Abstract

The morphology of muscle attachment sites, or entheses, has long been assumed to directly reflect in vivo muscle activity. The purpose of this study is to examine whether variations in muscle activity that are within normal physiological limits are reflected in variations in external attachment site morphology. This study tests the hypothesis that increased muscle activity (magnitude, number and frequency of loading cycles) results in the hypertrophy of muscle attachment sites. The attachment sites of six limb muscles and one muscle of mastication (control) in mature female sheep were measured and compared in exercised (weighted treadmill running for 1 h per day for 90 days) and sedentary control animals.

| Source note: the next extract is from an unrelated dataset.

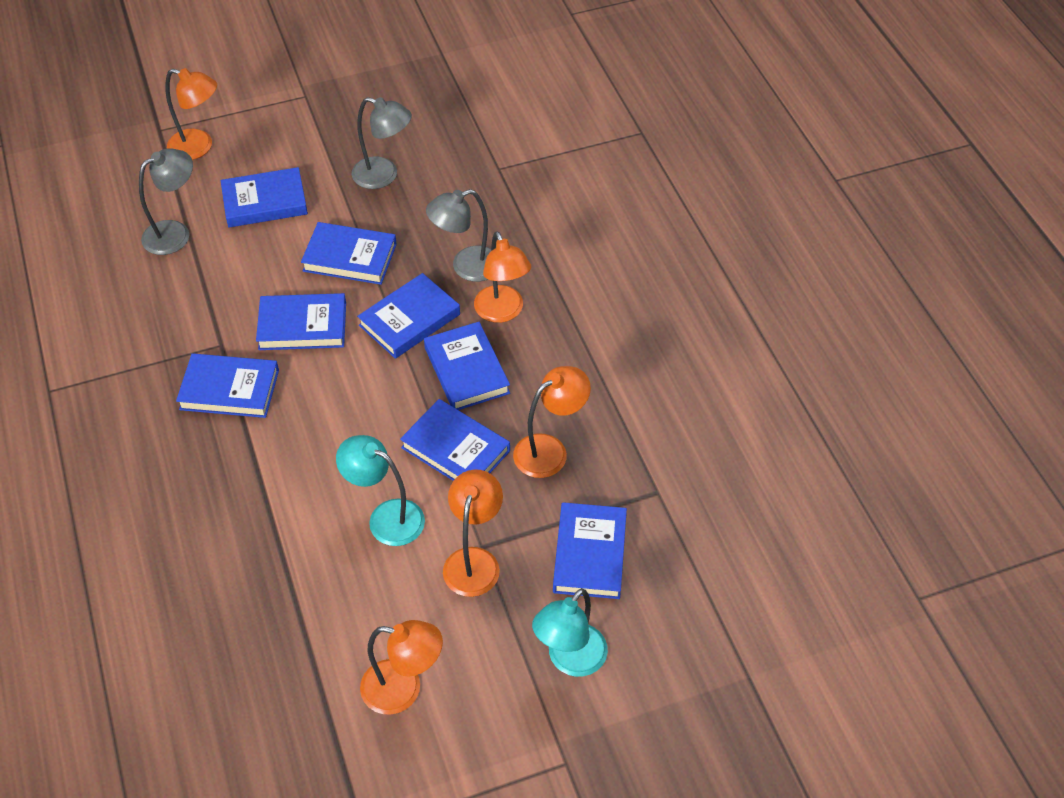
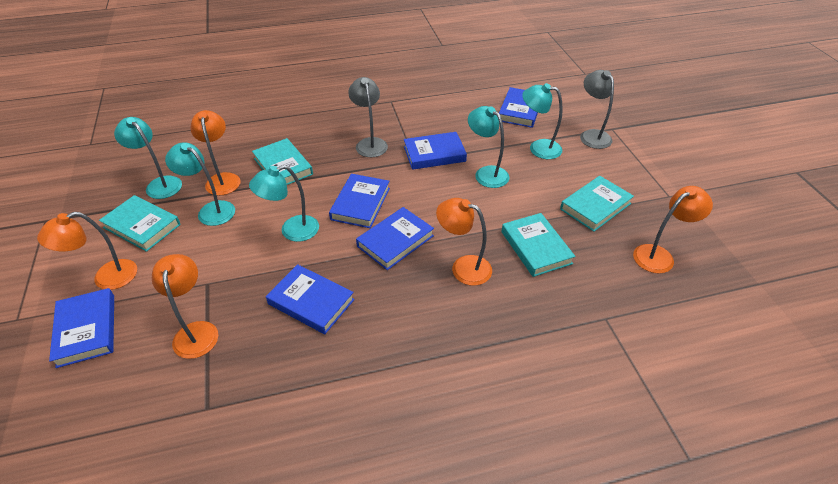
blue book: 8 -> 6
grey lamp: 3 -> 2
turquoise book: 0 -> 4
turquoise lamp: 2 -> 5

Attachment site surface morphology was assessed by quantifying the size (3D surface area) and complexity (fractal dimension parallel and perpendicular to soft tissue attachment) of the surfaces. The results of this study demonstrate no effect of the exercise treatment used in this experiment on any measure of enthesis morphology. Potential explanations for the lack of exercise response include the mature age of the animals, inappropriate stimulus type for inducing morphological change, or failure to surpass a hypothetical threshold of load for inducing morphological change. However, further tests also demonstrate no relationship between muscle size and either attachment site size or complexity in sedentary control animals. The results of this study indicate that the attachment site morphological parameters measured in this study do not reflect muscle size or activity. In spite of decades of assumption otherwise, there appears to be no direct causal relationship between muscle size or activity and attachment site morphology, and reconstructions of behavior based on these features should be viewed with caution.